One thing I ended up doing with Willow was to use the others to train her; not sure how well it would work for you but worth mentioning. She will lay down up ahead, waiting for one of them to reach her so she can pounce and start badgering the hell out of them. They got wise to this pretty quickly but as she'd chase if they ran, started hesitating, not knowing what to do. So I took advantage of it. As soon as I saw them slow down, I called them back, and threw a couple of treats on the ground beside me for them. That gave me a chance to move ahead of them and move her on with hand signals (hands spread apart as a sort of block to begin with, which has now become one open palm which means 'turn around and go'). I rewarded her for doing it. They quickly learned to turn round and come to me when they spotted her, and she quickly learned that she wasn't going to get to badger. Now, they do it all themselves: they stop, she moves on, they continue and it's all peaceful.

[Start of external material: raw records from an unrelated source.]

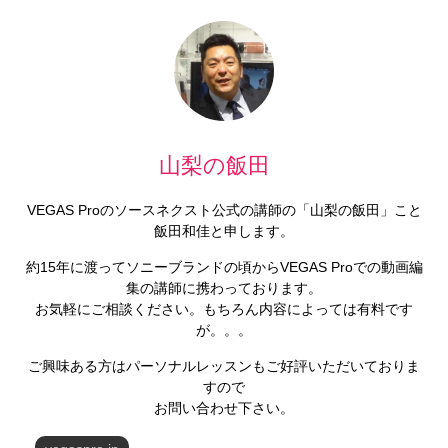
山梨の飯田
VEGAS Proのソースネクスト公式の講師の「山梨の飯田」こと
飯田和佳と申します。
約15年に渡ってソニーブランドの頃からVEGAS Proでの動画編
集の講師に携わっております。
お気軽にご相談ください。もちろん内容によっては有料です
が。。。
ご興味ある方はパーソナルレッスンもご好評いただいておりま
すので
お問い合わせ下さい。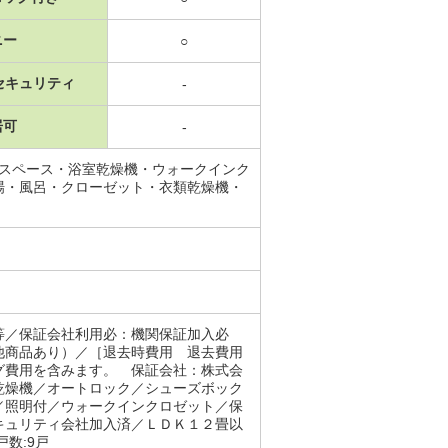
ニー
○
セキュリティ
-
居可
-
納スペース・浴室乾燥機・ウォークインク
場・風呂・クローゼット・衣類乾燥機・
等／保証会社利用必：機関保証加入必
他商品あり）／［退去時費用 退去費用
グ費用を含みます。 保証会社：株式会
乾燥機／オートロック／シューズボック
／照明付／ウォークインクロゼット／保
キュリティ会社加入済／ＬＤＫ１２畳以
数:9戸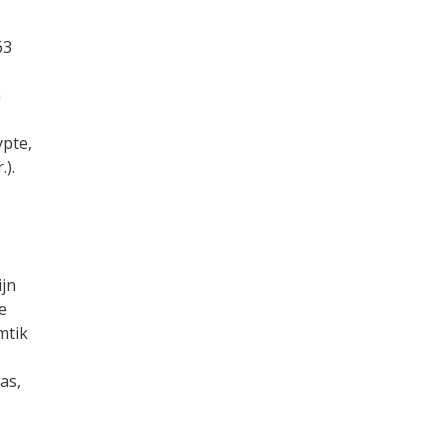
63
n
pte,
.)
.
ijn
e
mtik
as,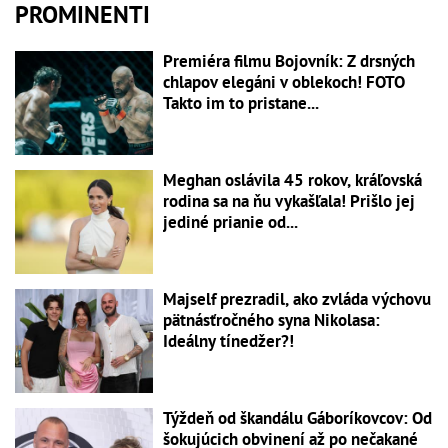
PROMINENTI
Premiéra filmu Bojovník: Z drsných
chlapov elegáni v oblekoch! FOTO
Takto im to pristane...
Meghan oslávila 45 rokov, kráľovská
rodina sa na ňu vykašľala! Prišlo jej
jediné prianie od...
Majself prezradil, ako zvláda výchovu
pätnásťročného syna Nikolasa:
Ideálny tínedžer?!
Týždeň od škandálu Gáboríkovcov: Od
šokujúcich obvinení až po nečakané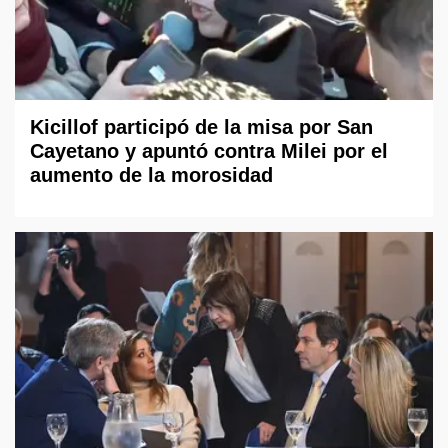
Kicillof participó de la misa por San
Cayetano y apuntó contra Milei por el
aumento de la morosidad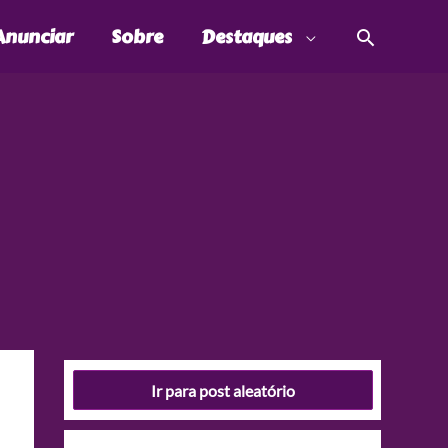
Pesquis
Anunciar
Sobre
Destaques
Ir para post aleatório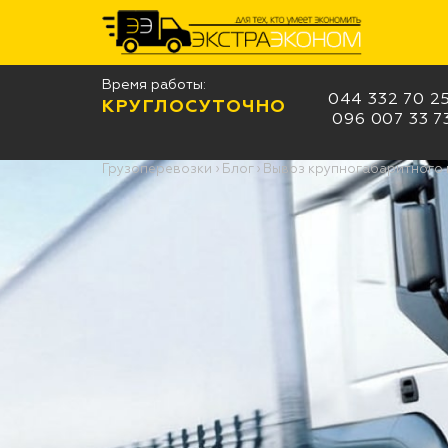
Время работы:
044 332 70 2
КРУГЛОСУТОЧНО
096 007 33 7
Грузоперевозки
›
Блог
›
Вывоз крупногабаритного м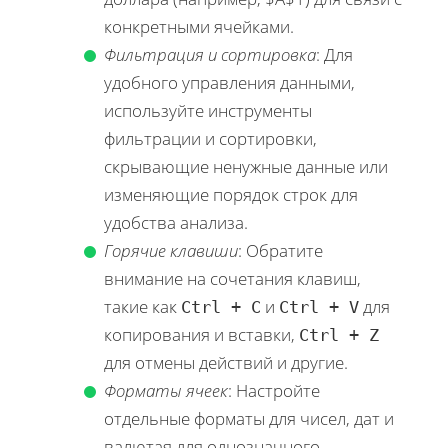
конкретными ячейками.
Фильтрация и сортировка
: Для
удобного управления данными,
используйте инструменты
фильтрации и сортировки,
скрывающие ненужные данные или
изменяющие порядок строк для
удобства анализа.
Горячие клавиши
: Обратите
внимание на сочетания клавиш,
такие как
и
для
Ctrl + C
Ctrl + V
копирования и вставки,
Ctrl + Z
для отмены действий и другие.
Форматы ячеек
: Настройте
отдельные форматы для чисел, дат и
валютая для однозначного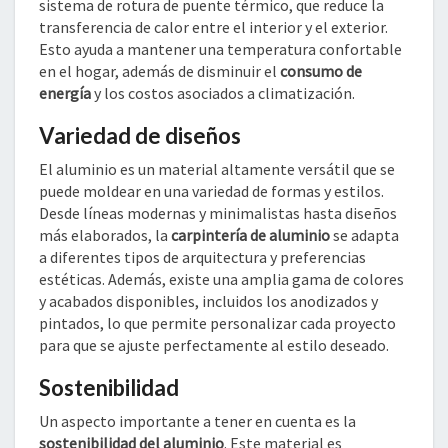
sistema de rotura de puente térmico, que reduce la
transferencia de calor entre el interior y el exterior.
Esto ayuda a mantener una temperatura confortable
en el hogar, además de disminuir el
consumo de
energía
y los costos asociados a climatización.
Variedad de diseños
El aluminio es un material altamente versátil que se
puede moldear en una variedad de formas y estilos.
Desde líneas modernas y minimalistas hasta diseños
más elaborados, la
carpintería de aluminio
se adapta
a diferentes tipos de arquitectura y preferencias
estéticas. Además, existe una amplia gama de colores
y acabados disponibles, incluidos los anodizados y
pintados, lo que permite personalizar cada proyecto
para que se ajuste perfectamente al estilo deseado.
Sostenibilidad
Un aspecto importante a tener en cuenta es la
sostenibilidad del aluminio
. Este material es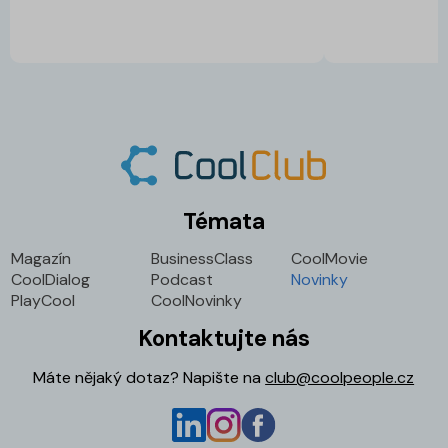
Témata
Magazín
BusinessClass
CoolMovie
CoolDialog
Podcast
Novinky
PlayCool
CoolNovinky
Kontaktujte nás
Máte nějaký dotaz? Napište na
club@coolpeople.cz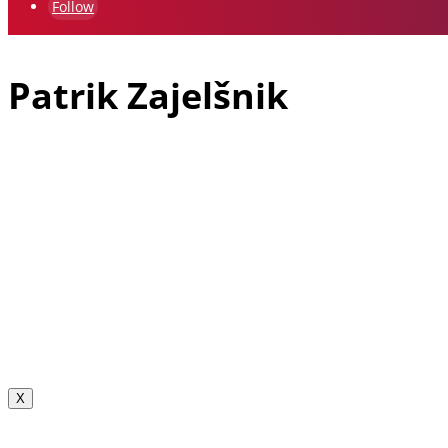
Follow
Patrik Zajelšnik
Patrik Zajelšnik je doma iz Vojnika pri Celju, rojen v Nemčiji in 
starejši brat Alexander in pa oče Josef, ki je vodja ekipe in je z 
Patrikova dirkaška pot se je najprej pričela v letu 1991 v gokartu, 
napredoval na drugo mesto, v letu 2002 pa je osvojil naslov Evro
hitrostnih dirk. V letu 2007 so se včlanili v Klub V-Racing Velenj
hitrostne dirke v Sloveniji in še posebej dirko na Rogli, katere or
SLO dosegel v slovenskem državnem prvenstvu kar nekaj zmag in ost
2012 zmagovalec. V letih 2013, 2015, 2019 in 2024 je bil Avtomobi
Patrik trenutno tekmuje z enim najhitrejših dirkalnikov na gorsk
izboljšave dirkalnika nastajajo v njihovi domači delavnici, na kar
X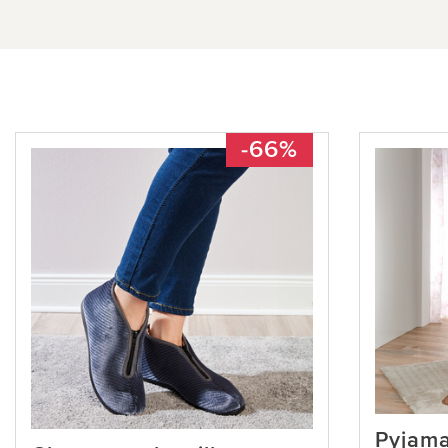
-66%
Pyjama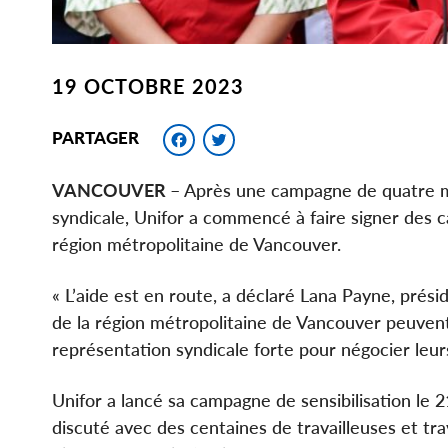
19 OCTOBRE 2023
Facebook
Twitter
PARTAGER
VANCOUVER
– Après une campagne de quatre moi
syndicale, Unifor a commencé à faire signer des c
région métropolitaine de Vancouver.
« L’aide est en route, a déclaré Lana Payne, présid
de la région métropolitaine de Vancouver peuvent
représentation syndicale forte pour négocier leurs
Unifor a lancé sa campagne de sensibilisation le 21
discuté avec des centaines de travailleuses et tr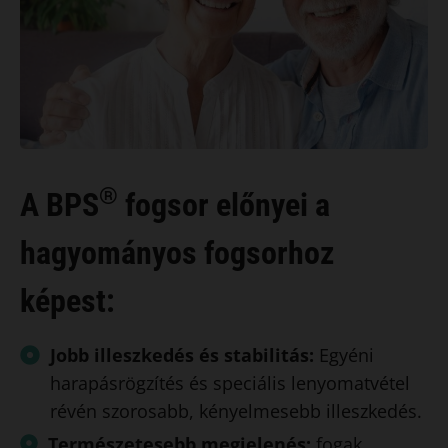
®
A BPS
fogsor előnyei a
hagyományos fogsorhoz
képest:
Jobb illeszkedés és stabilitás:
Egyéni
harapásrögzítés és speciális lenyomatvétel
révén szorosabb, kényelmesebb illeszkedés.
Természetesebb megjelenés:
fogak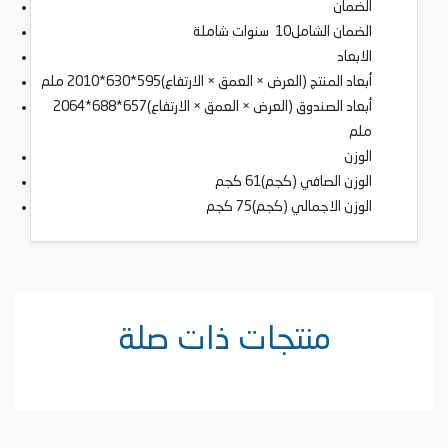
الضمان
الضمان الشامل10 سنوات شاملة
الابعاد
أبعاد المنتج (العرض × العمق × الارتفاع)595*630*2010 ملم
أبعاد الصندوق (العرض × العمق × الارتفاع)657*688*2064
ملم
الوزن
الوزن الصافي (كجم)61 كجم
الوزن الاجمالي (كجم)75 كجم
منتجات ذات صلة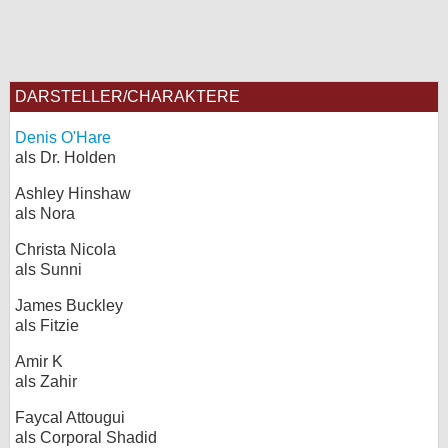
DARSTELLER/CHARAKTERE
Denis O'Hare
als Dr. Holden
Ashley Hinshaw
als Nora
Christa Nicola
als Sunni
James Buckley
als Fitzie
Amir K
als Zahir
Faycal Attougui
als Corporal Shadid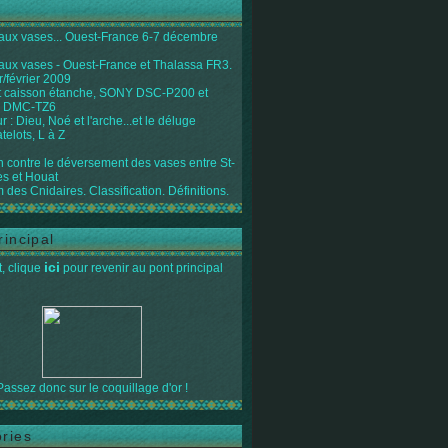
 aux vases... Ouest-France 6-7 décembre
 aux vases - Ouest-France et Thalassa FR3.
r/février 2009
 caisson étanche, SONY DSC-P200 et
 DMC-TZ6
 : Dieu, Noé et l'arche...et le déluge
telots, L à Z
on contre le déversement des vases entre St-
s et Houat
 des Cnidaires. Classification. Définitions.
rincipal
ici
, clique
pour revenir au pont principal
Passez donc sur le coquillage d'or !
ries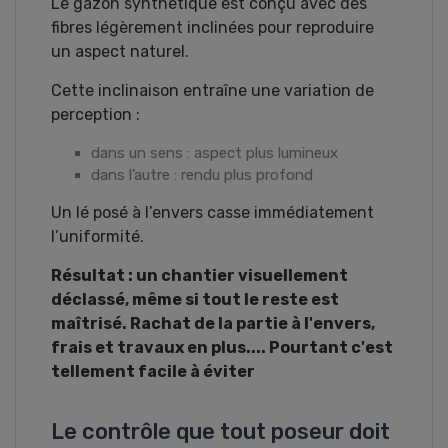
Le gazon synthétique est conçu avec des
fibres légèrement inclinées pour reproduire
un aspect naturel.
Cette inclinaison entraîne une variation de
perception :
dans un sens : aspect plus lumineux
dans l’autre : rendu plus profond
Un lé posé à l’envers casse immédiatement
l’uniformité.
Résultat : un chantier visuellement
déclassé, même si tout le reste est
maîtrisé. Rachat de la partie à l'envers,
frais et travaux en plus.... Pourtant c'est
tellement facile à éviter
Le contrôle que tout poseur doit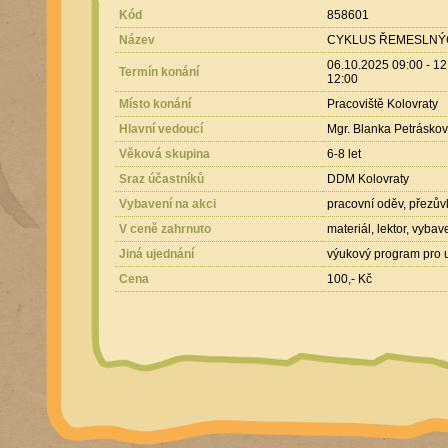
Kód
858601
Název
CYKLUS ŘEMESLNÝC
06.10.2025 09:00 - 12
Termín konání
12:00
Místo konání
Pracoviště Kolovraty
Hlavní vedoucí
Mgr. Blanka Petrásko
Věková skupina
6-8 let
Sraz účastníků
DDM Kolovraty
Vybavení na akci
pracovní oděv, přezův
V ceně zahrnuto
materiál, lektor, vybav
Jiná ujednání
výukový program pro u
Cena
100,- Kč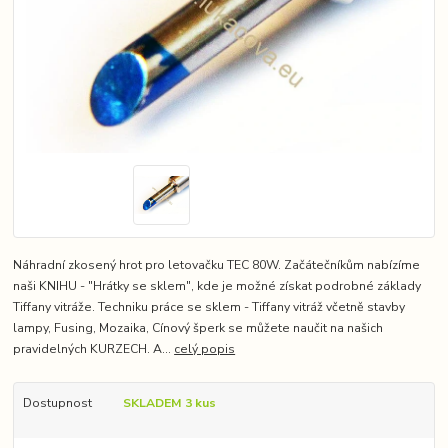
Náhradní zkosený hrot pro letovačku TEC 80W. Začátečníkům nabízíme
naši KNIHU - "Hrátky se sklem", kde je možné získat podrobné základy
Tiffany vitráže. Techniku práce se sklem - Tiffany vitráž včetně stavby
lampy, Fusing, Mozaika, Cínový šperk se můžete naučit na našich
pravidelných KURZECH. A...
celý popis
Dostupnost
SKLADEM 3 kus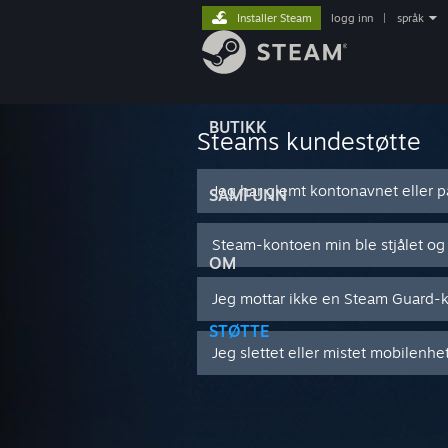
Installer Steam
logg inn
|
språk
BUTIKK
Steams kundestøtte
Jeg har glemt kontonavnet eller p
SAMFUNN
Steam-kontoen min ble stjålet og
OM
Jeg mottar ikke en Steam Guard-
STØTTE
Jeg slettet eller mistet mobilenh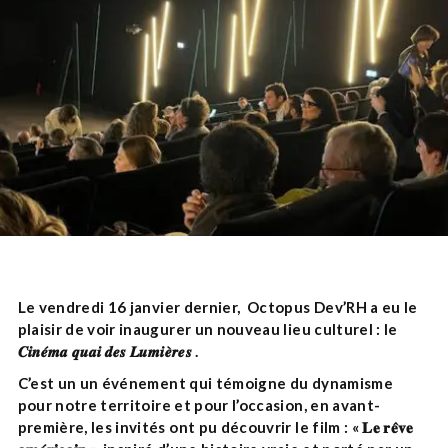
Le vendredi 16 janvier dernier, Octopus Dev’RH a eu le
plaisir de voir inaugurer un nouveau lieu culturel : le
𝑪𝒊𝒏𝒆́𝒎𝒂 𝒒𝒖𝒂𝒊 𝒅𝒆𝒔 𝑳𝒖𝒎𝒊𝒆̀𝒓𝒆𝒔 .
C’est un un événement qui témoigne du dynamisme
pour notre territoire et pour l’occasion, en avant-
première, les invités ont pu découvrir le film : « 𝐋𝐞 𝐫𝐞̂𝐯𝐞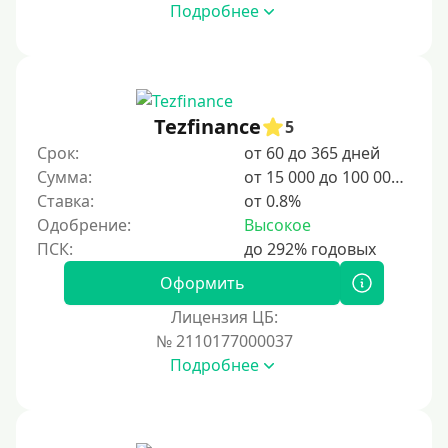
Подробнее
Tezfinance
5
Срок:
от 60 до 365 дней
Сумма:
от 15 000 до 100 000 ₽
Ставка:
от 0.8%
Одобрение:
Высокое
Оформить
Лицензия ЦБ:
№ 2110177000037
Подробнее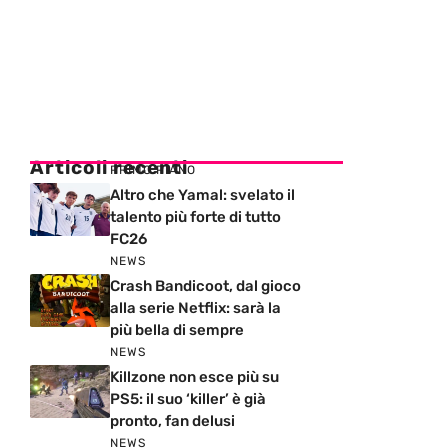
Articoli recenti
PRIMO PIANO
Altro che Yamal: svelato il
talento più forte di tutto
FC26
NEWS
Crash Bandicoot, dal gioco
alla serie Netflix: sarà la
più bella di sempre
NEWS
Killzone non esce più su
PS5: il suo ‘killer’ è già
pronto, fan delusi
NEWS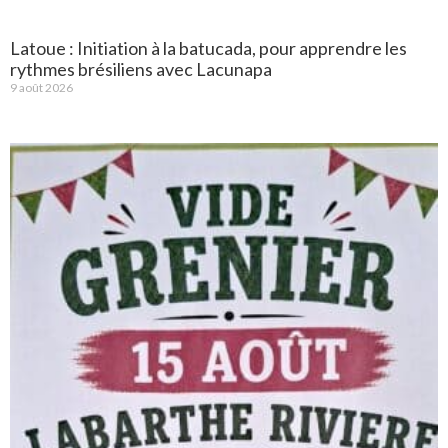
Latoue : Initiation à la batucada, pour apprendre les
rythmes brésiliens avec Lacunapa
9 août 2026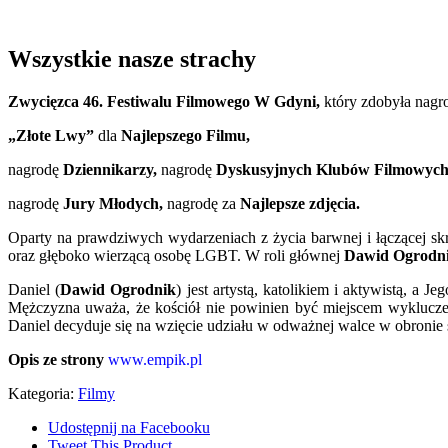
Wszystkie nasze strachy
Zwycięzca 46. Festiwalu Filmowego W Gdyni,
który zdobyła nagr
„Złote Lwy”
dla
Najlepszego Filmu,
nagrodę
Dziennikarzy
,
nagrodę
Dyskusyjnych Klubów Filmowych
nagrodę
Jury Młodych,
nagrodę za
Najlepsze zdjęcia.
Oparty na prawdziwych wydarzeniach z życia barwnej i łączącej skr
oraz głęboko wierzącą osobę LGBT. W roli głównej
Dawid Ogrodn
Daniel (
Dawid Ogrodnik
) jest artystą, katolikiem i aktywistą, 
Mężczyzna uważa, że kościół nie powinien być miejscem wyklucze
Daniel decyduje się na wzięcie udziału w odważnej walce w obronie 
Opis ze strony
www.empik.pl
Kategoria:
Filmy
Udostępnij na Facebooku
Tweet This Product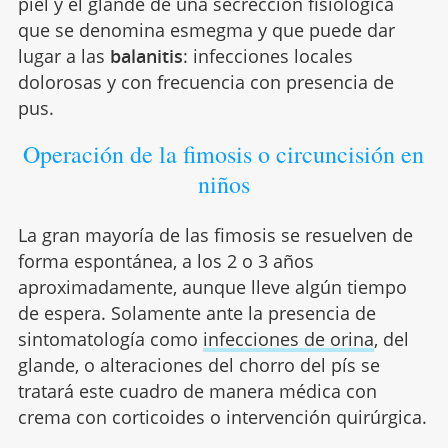
piel y el glande de una secrección fisiológica
que se denomina esmegma y que puede dar
lugar a las
balanitis
: infecciones locales
dolorosas y con frecuencia con presencia de
pus.
Operación de la fimosis o circuncisión en
niños
La gran mayoría de las fimosis se resuelven de
forma espontánea, a los 2 o 3 años
aproximadamente, aunque lleve algún tiempo
de espera. Solamente ante la presencia de
sintomatología como
infecciones de orina
, del
glande, o alteraciones del chorro del pís se
tratará este cuadro de manera médica con
crema con corticoides o intervención quirúrgica.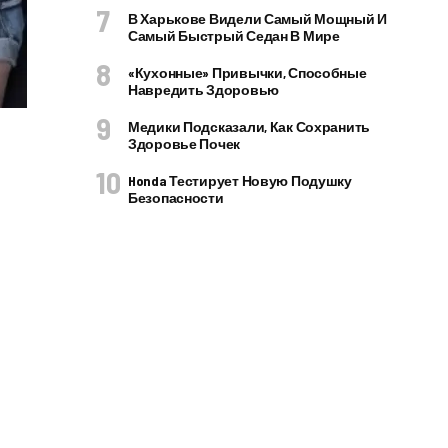
В Харькове Видели Самый Мощный И
Самый Быстрый Седан В Мире
«Кухонные» Привычки, Способные
Навредить Здоровью
Медики Подсказали, Как Сохранить
Здоровье Почек
Honda Тестирует Новую Подушку
Безопасности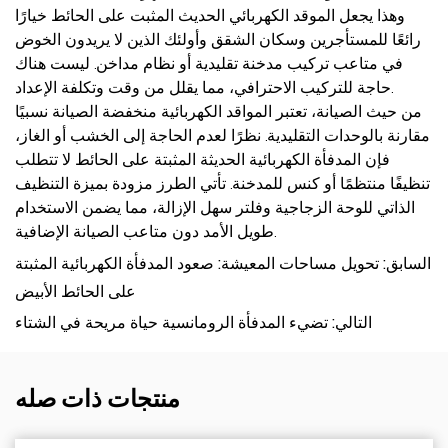
وهذا يجعل الموقد الكهربائي الحديث المثبت على الحائط خيارًا
رائعًا للمستأجرين وسكان الشقق وأولئك الذين لا يريدون الخوض
في متاعب تركيب مدخنة تقليدية أو نظام مداخن. ليست هناك
حاجة للتركيب الاحترافي، مما يقلل من وقت وتكلفة الإعداد.
من حيث الصيانة، تعتبر المواقد الكهربائية منخفضة الصيانة نسبيًا
مقارنة بالوحدات التقليدية. نظرًا لعدم الحاجة إلى الخشب أو الغاز،
فإن المدفأة الكهربائية الحديثة المثبتة على الحائط لا تتطلب
تنظيفًا منتظمًا أو كنس للمدخنة. تأتي الطرز مزودة بميزة التنظيف
الذاتي للوحة الزجاجية وفلتر سهل الإزالة، مما يضمن الاستخدام
طويل الأمد دون متاعب الصيانة الإضافية.
السابق: تحويل مساحات المعيشة: صعود المدفأة الكهربائية المثبتة
على الحائط الأبيض
التالي: تضيء المدفأة الرومانسية حياة مريحة في الشتاء
منتجات ذات صله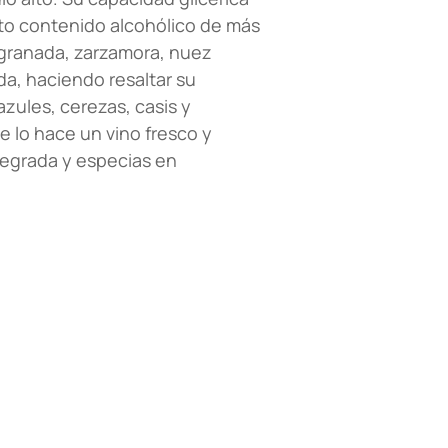
lto contenido alcohólico de más
 granada, zarzamora, nuez
da, haciendo resaltar su
azules, cerezas, casis y
e lo hace un vino fresco y
tegrada y especias en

Badgering while running around is still an issue so she still goes on lead a lot; while she's on I am still mostly rewarding her for looking away from them and at me. If I keep her on at the start of the walk for 5 minutes and do that, I can then let her off and control her. It used to be 10-15 minutes, so she is improving. Other dogs are still a trigger but we don't see many so that's taking longer to sort.
A good 'leave' can help too, I had to teach her that one specifically for Paige when she was put on lead-walks only because I didn't have any room for maneuvre for the sending on thing - just remember to keep it light and happy as any stress added will intensify the bullying. This is primarily what I did with the cross, River - she was raised in her first year to be a bully by her first owners who found it funny, so I've had my work cut out with her. What I focused on with her was simply calling her away when I could see she was about to start (hers has always surfaced when other dogs are playing), with real gusto, really squeaky/happy voice and making myself exciting then really piling on the rewards when she did come away. It took a little while but it's worked - she hasn't tried in a long, long time and the worst she'll do now is just sit and bark at them, and I can call her away from doing that no problem.
Just one other note: medical problems may be a factor. I didn't know until last year but River has a chronic prolapsed disc, which is pressing on nerve roots causing sciatica-type pain as well as achiness; but unless you know what you're looking for in her gait, you'd never know it was a problem. It wasn't triggered by an accident, it's just one of those things. The first symptom I saw was her refusing to do contact obstacles at agility once or twice - from there we found HD, then when that didn't improve, an MRI found the disc. She also has congenital narrowing of the canals through which those nerve roots run so they're under pressure from that too. All of which was having a huge impact on her tolerance levels - with acupuncture, controlled exercise and pain relief, her bullying improved immensely. Phoebe has a longstanding shoulder injury (ran into an iron bench 2 years ago) which I suspect may be exacerbating things, again you wouldn't know it was there unless you knew it was there if that makes sense! I only realised it was still an issue last time I clipped her off, as the vibration on that side was making her flinch and pull away. I'm trying different natural painkillers for now before we brave the vets (Phoebe has many phobias not the least of which is the car, so the vet is only done when absolutely unavoidable).